Alice Bigelow and Chris Lilly performing street theatre at Weavers Fields festival.
Controlled Attack’s Alan Gilbey also worked with other theatre groups in the borough. In 1986, A View of the River, was performed at a deserted warehouse on the Isle of Dogs. An epic production, devised by locals and guided by Alan, it used an ambitious mix of panto, pageant and performance to explore the area’s dockland past and its corporate future. It was later revived by the WOOF Theatre Company at the new Half Moon Theatre in Mile End as part of The East End Festival.
There followed a myriad of productions under a bewildering array of company titles, THAP’s involvement being the link. Under the ‘Dramatic Events’ banner, in conjunction with the Island Arts Centre, THAP worker Anne Edyvean oversaw, Soap Opera, made up of women from a mother and toddler group.
The Isle of Dogs residents had taken part in A View of the River, and demanded a show of their own, based around their personal lives. On Bombshell, Anne worked with clients of St Clements Drug Dependency Unit. Also, on other plays based around local campaigns.
Eamon Duggan street theatre performance.
During the 1980s, the project also promoted ‘alternative cabaret’ events in Bethnal Green. They featured performers such as John Hegley and Harry Enfield, who went on to achieve national fame.

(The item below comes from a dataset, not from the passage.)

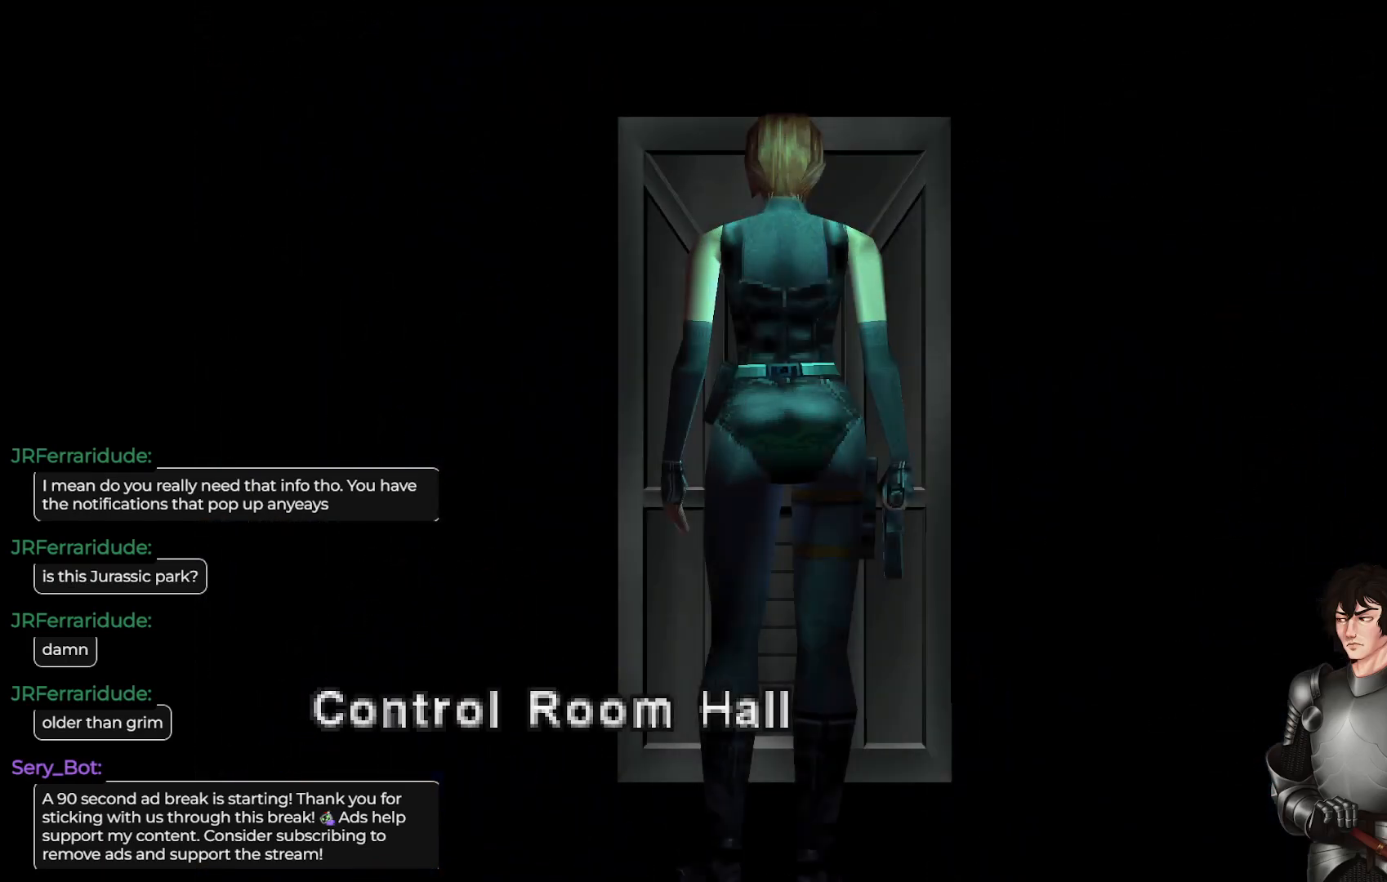
{"buttons": ["R2"], "left_stick": "center", "right_stick": "center", "events": [[333, "R2", "down"]]}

But true to its original intentions, rather than merely providing a stand-up comedian’s stepping stone, the project also promoted local poets, writers and musicians at the shows.
Although the current Brick Lane Bookshop does not run a theatre programme, ventures that had their roots in THAP and Eastside continue to flourish.
One example is Alan Gilbey’s East End Backpassages, ‘exploring the side streets of social history.’ These combined walks and ‘speed history’ events continue to use non-professional performers to tell the stories of East London.